Copy each record exactly and skip its pictures.

◆ **Excerpted records**

☆ ☆ ☆ ☆ ☆ ☆ ☆

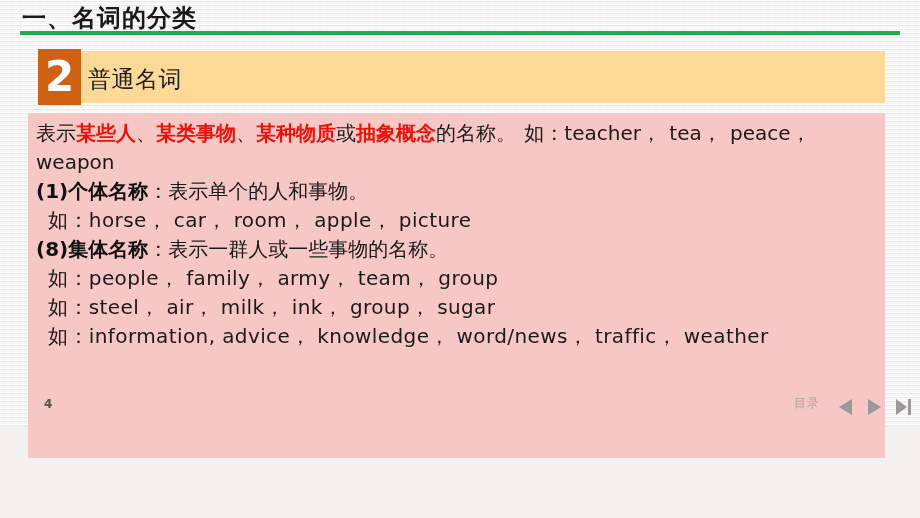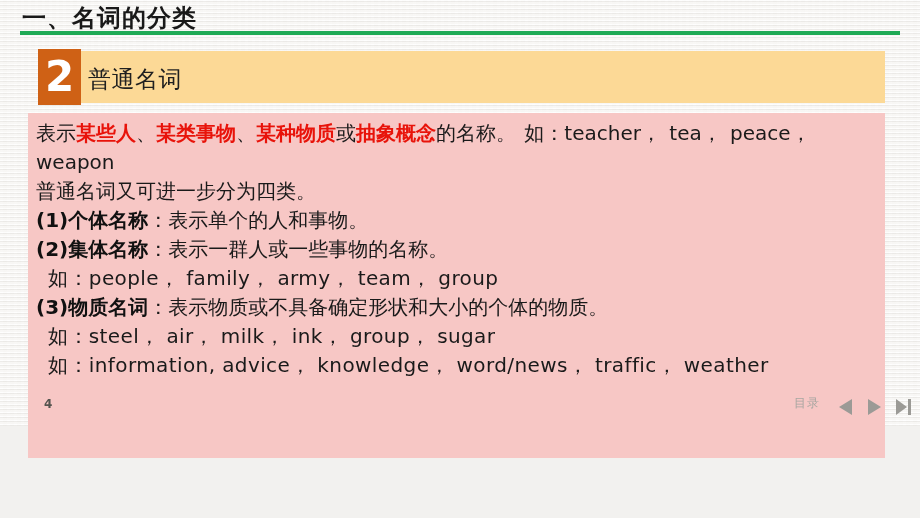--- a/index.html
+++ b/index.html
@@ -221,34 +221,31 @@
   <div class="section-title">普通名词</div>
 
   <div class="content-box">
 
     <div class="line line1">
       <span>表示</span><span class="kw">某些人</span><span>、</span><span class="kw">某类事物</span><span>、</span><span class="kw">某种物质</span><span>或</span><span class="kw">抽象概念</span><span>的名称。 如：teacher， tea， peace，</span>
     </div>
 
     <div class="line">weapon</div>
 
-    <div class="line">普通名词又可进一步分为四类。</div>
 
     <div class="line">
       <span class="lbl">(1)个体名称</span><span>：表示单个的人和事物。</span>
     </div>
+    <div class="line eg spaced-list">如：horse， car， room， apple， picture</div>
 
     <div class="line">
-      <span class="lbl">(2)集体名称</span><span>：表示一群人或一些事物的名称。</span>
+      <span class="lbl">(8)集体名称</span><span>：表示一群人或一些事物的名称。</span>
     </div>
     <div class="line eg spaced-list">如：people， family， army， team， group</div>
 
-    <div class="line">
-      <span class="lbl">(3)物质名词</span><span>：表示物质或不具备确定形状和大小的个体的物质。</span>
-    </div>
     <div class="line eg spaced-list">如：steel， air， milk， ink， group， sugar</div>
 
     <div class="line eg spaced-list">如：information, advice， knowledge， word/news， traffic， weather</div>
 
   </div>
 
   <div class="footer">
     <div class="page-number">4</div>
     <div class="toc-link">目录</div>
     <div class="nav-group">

☆ ☆ ☆ ☆ ☆ ☆ ☆

◆ **Response to this exercise**
--- a/index.html
+++ b/index.html
@@ -221,34 +221,31 @@
   <div class="section-title">普通名词</div>
 
   <div class="content-box">
 
     <div class="line line1">
       <span>表示</span><span class="kw">某些人</span><span>、</span><span class="kw">某类事物</span><span>、</span><span class="kw">某种物质</span><span>或</span><span class="kw">抽象概念</span><span>的名称。 如：teacher， tea， peace，</span>
     </div>
 
     <div class="line">weapon</div>
 
-    <div class="line">普通名词又可进一步分为四类。</div>
 
     <div class="line">
       <span class="lbl">(1)个体名称</span><span>：表示单个的人和事物。</span>
     </div>
+    <div class="line eg spaced-list">如：horse， car， room， apple， picture</div>
 
     <div class="line">
-      <span class="lbl">(2)集体名称</span><span>：表示一群人或一些事物的名称。</span>
+      <span class="lbl">(8)集体名称</span><span>：表示一群人或一些事物的名称。</span>
     </div>
     <div class="line eg spaced-list">如：people， family， army， team， group</div>
 
-    <div class="line">
-      <span class="lbl">(3)物质名词</span><span>：表示物质或不具备确定形状和大小的个体的物质。</span>
-    </div>
     <div class="line eg spaced-list">如：steel， air， milk， ink， group， sugar</div>
 
     <div class="line eg spaced-list">如：information, advice， knowledge， word/news， traffic， weather</div>
 
   </div>
 
   <div class="footer">
     <div class="page-number">4</div>
     <div class="toc-link">目录</div>
     <div class="nav-group">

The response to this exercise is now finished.